Huh. I guess all I could do was walk inside, and ask the clerk if anybody had turned in a phone. And ask her to keep it for me if they did. But first, I went through all my searching again. Nothing. I got out and felt all up under the driver's seat. I walked around, and felt all up under the passenger seat. No phone. I opened the back passenger door, and felt up in under that part of the front seat. Looked all around the floor back there. No phone.

WAIT A MINUTE!

Over behind the driver's seat, lying on my soft, soft maroon quilted coat I used to wear for parking lot duty... was my phone! Face down. Its shiny reflective back kind of taking on the color of the maroon ridges of the soft, soft coat.

WHAT A RELIEF! I ran around--okay, I hobbled faster than usual--to the other side, and opened the back door, and retrieved my precious Samsung Galaxy A51 from it's cushy would-be extremely shallow quilted grave. It must have been sitting cockeyed on the console after I wrote on my scratchers, not down in the little tray area where it usually rides.

I climbed back in. Sat a moment to compose myself, caressing SamGalA. Then lodged him safely in the indented part of the console, and headed back to Dairy Queen for lunch. There was nobody in line. I barely had time to send that text to The Pony.

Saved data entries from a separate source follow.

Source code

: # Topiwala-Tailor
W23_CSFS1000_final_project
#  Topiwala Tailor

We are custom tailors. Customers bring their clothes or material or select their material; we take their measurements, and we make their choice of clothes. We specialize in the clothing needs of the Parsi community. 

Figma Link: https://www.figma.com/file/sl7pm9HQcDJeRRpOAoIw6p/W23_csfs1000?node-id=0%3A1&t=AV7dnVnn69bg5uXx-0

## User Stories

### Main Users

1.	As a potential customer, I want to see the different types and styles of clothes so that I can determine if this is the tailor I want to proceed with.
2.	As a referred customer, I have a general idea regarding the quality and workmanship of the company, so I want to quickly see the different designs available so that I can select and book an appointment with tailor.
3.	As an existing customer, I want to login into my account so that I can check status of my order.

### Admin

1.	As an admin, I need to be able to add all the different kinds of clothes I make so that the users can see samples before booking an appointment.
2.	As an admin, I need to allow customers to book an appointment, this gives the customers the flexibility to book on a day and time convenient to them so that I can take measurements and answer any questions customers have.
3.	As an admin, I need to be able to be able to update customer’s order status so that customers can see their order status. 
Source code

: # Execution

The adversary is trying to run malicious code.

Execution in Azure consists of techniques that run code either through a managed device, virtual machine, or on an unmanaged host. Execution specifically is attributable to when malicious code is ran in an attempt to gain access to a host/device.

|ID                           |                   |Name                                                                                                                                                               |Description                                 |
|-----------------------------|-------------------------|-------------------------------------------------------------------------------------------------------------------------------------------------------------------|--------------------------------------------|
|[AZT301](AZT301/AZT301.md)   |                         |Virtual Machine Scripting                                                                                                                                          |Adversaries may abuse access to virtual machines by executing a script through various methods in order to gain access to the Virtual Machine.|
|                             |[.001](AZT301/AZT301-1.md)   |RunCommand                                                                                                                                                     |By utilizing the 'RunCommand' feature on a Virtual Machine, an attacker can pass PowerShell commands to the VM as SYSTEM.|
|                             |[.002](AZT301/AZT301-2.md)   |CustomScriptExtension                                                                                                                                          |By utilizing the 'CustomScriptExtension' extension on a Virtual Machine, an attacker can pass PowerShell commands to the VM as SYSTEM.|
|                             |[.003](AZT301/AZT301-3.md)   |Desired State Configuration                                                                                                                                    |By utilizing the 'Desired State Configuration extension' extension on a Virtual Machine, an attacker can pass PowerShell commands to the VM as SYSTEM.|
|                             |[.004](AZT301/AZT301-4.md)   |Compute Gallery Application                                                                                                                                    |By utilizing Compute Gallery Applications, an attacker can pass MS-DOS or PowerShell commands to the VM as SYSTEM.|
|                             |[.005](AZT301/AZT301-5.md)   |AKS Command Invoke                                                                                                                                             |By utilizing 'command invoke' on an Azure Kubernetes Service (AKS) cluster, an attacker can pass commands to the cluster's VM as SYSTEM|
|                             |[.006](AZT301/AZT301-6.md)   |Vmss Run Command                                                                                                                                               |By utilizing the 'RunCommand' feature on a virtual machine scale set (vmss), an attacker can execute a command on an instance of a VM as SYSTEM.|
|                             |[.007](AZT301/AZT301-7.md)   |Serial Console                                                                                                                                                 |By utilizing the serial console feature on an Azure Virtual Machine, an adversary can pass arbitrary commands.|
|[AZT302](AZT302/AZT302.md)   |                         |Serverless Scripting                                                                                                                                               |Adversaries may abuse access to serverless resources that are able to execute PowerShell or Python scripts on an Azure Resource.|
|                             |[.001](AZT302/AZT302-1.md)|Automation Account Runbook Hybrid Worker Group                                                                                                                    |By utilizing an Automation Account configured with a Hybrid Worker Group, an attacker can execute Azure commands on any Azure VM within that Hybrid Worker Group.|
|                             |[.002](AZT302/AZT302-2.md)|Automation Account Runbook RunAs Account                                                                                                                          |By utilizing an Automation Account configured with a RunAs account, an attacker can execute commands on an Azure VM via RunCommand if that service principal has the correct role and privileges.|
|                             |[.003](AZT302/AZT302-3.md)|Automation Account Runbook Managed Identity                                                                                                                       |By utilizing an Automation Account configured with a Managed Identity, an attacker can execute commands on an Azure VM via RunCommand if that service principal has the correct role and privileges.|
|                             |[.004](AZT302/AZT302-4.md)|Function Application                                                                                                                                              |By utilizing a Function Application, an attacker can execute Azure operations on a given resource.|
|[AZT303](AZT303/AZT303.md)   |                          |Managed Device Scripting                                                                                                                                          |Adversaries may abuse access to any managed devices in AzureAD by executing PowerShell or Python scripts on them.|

I was still a little hyped-up when I got home.

4 comments:

River said...

Seems your phone felt it was in need of a rest on your soft, soft coat after all the work you make it do.

Hillbilly Mom said...

River,
At least I haven't killed my phone from overwork, like Farmer H! Mine still has enough energy to skitter away for a coat laycation.

Sioux Roslawski said...

No. No tuppence for you!

My phone has slipped down between the console and my seat in the car, or behind the console and the passenger's seat. My phone, at least, is quite wily.

Hillbilly Mom said...

Sioux,
Surely you could spare me tuppence from your pockets full of coins you carry to warm your clothes in a dryer and not a pizza oven making calzones...

It is obvious that you are not phone-worthy.